Hacer zumos con Thermomix® . Consejos.

#Bebidas 26 febrero 2019

Cítricos: Naranja, limón, mandarina, pomelo. Cuando hacemos zumos de cítricos en Thermomix® , obtenemos zumos integrales, es decir, con toda su pulpa, que es donde encontramos la fibra.
La técnica consiste en pelar completamente cada pieza y triturarla. Para que el resultado no sea demasiado denso, debemos añadir al menos 100 g de agua por cada pieza de fruta.
EL azúcar o edulcorante es al gusto y en función del grado de maduración de la fruta. Ventajas de tomar zumos integrales en lugar de exprimidos:
Según algunos estudios, al exprimir la fruta, estamos eliminando prácticamente toda la fibra, uno de los nutrientes más valiosos, y eliminamos también otros componentes que moderan la velocidad de digestión.
Al tomar un zumo en forma líquida, sus componentes (incluido el azúcar) son rápidamente digeridos y absorbidos. Esta situación tiene su respuesta metabólica, diferente a la que ocurre cuando se come una fruta completa o un zumo integral.


Frutas con mucha agua:
Las siguientes frutas tienen un contenido de agua del 85% o superior: albaricoque, arándano, melocotón, piña, ciruela, frambuesa, sandía y melón… se ponen en el vaso del Thermomix® peladas y sin pepitas, y se trituran 1 minuto en velocidad progresiva 5-10.
 Son ideales para sorbetes si las congelamos limpias y troceadas y las trituramos en el momento en que vayamos a preparar el sorbete.
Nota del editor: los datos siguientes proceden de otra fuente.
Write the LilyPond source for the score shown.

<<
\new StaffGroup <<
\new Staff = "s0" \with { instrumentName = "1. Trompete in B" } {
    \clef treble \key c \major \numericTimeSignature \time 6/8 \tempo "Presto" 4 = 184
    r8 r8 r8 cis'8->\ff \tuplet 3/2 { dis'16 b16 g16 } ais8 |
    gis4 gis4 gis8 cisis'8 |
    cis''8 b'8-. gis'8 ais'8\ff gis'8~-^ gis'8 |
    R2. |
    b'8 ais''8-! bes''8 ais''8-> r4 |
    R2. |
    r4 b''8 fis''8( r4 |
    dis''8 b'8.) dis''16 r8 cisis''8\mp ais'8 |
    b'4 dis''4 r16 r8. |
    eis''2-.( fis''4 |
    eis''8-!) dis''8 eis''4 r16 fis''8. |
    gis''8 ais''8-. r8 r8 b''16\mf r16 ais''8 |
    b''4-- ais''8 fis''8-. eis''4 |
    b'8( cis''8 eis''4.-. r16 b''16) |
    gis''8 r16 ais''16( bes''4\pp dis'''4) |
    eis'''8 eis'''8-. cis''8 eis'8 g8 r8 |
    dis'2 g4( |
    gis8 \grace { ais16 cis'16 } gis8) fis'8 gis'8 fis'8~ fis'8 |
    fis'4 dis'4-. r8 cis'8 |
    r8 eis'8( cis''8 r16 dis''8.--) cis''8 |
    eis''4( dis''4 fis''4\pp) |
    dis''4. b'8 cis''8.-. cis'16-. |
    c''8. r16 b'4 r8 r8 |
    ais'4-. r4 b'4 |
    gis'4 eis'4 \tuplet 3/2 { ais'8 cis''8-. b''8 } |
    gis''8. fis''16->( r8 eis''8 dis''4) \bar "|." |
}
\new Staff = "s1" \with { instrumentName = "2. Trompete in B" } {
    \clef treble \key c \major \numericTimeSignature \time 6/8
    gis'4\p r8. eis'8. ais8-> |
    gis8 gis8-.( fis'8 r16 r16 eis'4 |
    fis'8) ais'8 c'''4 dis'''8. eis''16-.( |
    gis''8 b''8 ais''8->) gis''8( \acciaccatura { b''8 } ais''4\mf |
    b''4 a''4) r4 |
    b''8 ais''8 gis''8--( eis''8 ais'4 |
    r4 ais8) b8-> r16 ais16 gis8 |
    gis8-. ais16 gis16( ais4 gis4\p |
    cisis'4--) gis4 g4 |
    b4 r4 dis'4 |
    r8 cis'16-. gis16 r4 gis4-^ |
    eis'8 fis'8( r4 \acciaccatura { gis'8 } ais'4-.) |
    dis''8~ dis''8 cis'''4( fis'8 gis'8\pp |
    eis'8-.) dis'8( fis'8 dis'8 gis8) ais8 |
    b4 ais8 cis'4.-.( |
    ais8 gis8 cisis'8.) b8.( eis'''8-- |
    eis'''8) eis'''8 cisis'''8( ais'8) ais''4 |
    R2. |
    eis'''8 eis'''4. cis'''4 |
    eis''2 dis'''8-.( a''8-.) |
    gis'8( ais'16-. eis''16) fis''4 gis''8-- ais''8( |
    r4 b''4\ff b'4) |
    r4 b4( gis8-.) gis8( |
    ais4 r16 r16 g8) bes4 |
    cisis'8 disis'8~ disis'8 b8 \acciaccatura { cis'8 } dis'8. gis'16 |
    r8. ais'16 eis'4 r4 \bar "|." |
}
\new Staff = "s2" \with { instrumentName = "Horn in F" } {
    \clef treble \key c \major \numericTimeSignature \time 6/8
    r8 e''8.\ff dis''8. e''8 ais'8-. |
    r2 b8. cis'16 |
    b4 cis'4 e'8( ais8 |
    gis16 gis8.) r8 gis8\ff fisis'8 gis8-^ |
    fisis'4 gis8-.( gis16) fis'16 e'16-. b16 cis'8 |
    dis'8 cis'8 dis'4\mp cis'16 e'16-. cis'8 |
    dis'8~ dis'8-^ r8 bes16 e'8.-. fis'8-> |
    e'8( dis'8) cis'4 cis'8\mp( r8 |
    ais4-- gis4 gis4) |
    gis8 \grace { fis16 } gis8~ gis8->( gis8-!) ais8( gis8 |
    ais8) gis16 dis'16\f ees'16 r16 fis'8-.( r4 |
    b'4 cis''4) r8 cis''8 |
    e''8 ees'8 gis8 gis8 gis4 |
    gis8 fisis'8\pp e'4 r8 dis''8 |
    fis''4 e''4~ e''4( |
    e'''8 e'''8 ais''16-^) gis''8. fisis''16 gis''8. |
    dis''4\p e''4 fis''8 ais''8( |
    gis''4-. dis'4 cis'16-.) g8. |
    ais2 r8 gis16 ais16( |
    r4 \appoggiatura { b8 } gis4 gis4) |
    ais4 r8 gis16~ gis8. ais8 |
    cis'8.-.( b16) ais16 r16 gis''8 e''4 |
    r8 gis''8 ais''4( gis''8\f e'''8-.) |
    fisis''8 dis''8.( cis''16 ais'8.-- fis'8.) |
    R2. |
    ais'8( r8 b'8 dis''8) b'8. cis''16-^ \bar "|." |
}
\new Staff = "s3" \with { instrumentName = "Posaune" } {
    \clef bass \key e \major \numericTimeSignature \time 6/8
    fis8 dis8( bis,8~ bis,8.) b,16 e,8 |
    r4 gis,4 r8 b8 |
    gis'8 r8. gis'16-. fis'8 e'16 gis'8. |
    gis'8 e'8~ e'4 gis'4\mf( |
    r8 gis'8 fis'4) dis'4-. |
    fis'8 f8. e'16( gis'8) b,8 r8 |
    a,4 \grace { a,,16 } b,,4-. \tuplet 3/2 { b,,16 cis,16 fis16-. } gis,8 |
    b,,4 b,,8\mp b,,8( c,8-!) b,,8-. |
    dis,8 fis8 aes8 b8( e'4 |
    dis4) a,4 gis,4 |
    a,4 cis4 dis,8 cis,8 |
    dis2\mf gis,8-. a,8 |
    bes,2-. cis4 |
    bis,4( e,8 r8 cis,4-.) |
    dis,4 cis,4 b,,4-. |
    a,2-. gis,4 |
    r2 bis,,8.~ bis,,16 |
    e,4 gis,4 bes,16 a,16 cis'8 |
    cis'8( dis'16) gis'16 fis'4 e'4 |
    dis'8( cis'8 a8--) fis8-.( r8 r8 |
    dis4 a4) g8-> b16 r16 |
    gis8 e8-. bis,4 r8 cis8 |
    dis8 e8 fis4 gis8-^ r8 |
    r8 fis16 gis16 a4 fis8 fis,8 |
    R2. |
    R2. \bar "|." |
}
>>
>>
Conviene añadir el zumo de un limón para potenciar el sabor y retrasar la oxidación. 




Frutas carnosas:
Fresas, mango, melocotón, manzana, pera, kiwi, uvas, caqui, ciruela, cereza, aguacate…
Son las perfectas para elaborar smoothie (del inglés smooth: suave) es un batido de fruta muy cremoso preparada a base de trozos y zumos de fruta, mezclados con productos lácteos, hielo o helado.
 La fruta se puede poner fresca o congelada, siempre limpia y troceada. Se pueden añadir vegetales como apio, espinacas, rúcula.
 A la fruta (y los vegetales opcionales) añadiremos un líquido que puede ser agua, zumo, incluso té frío.
Añadimos el elemento espesante, que puede ser yogur, helado, almendras, cereales… y por último endulzamos y aromatizamos con las especias que escojamos.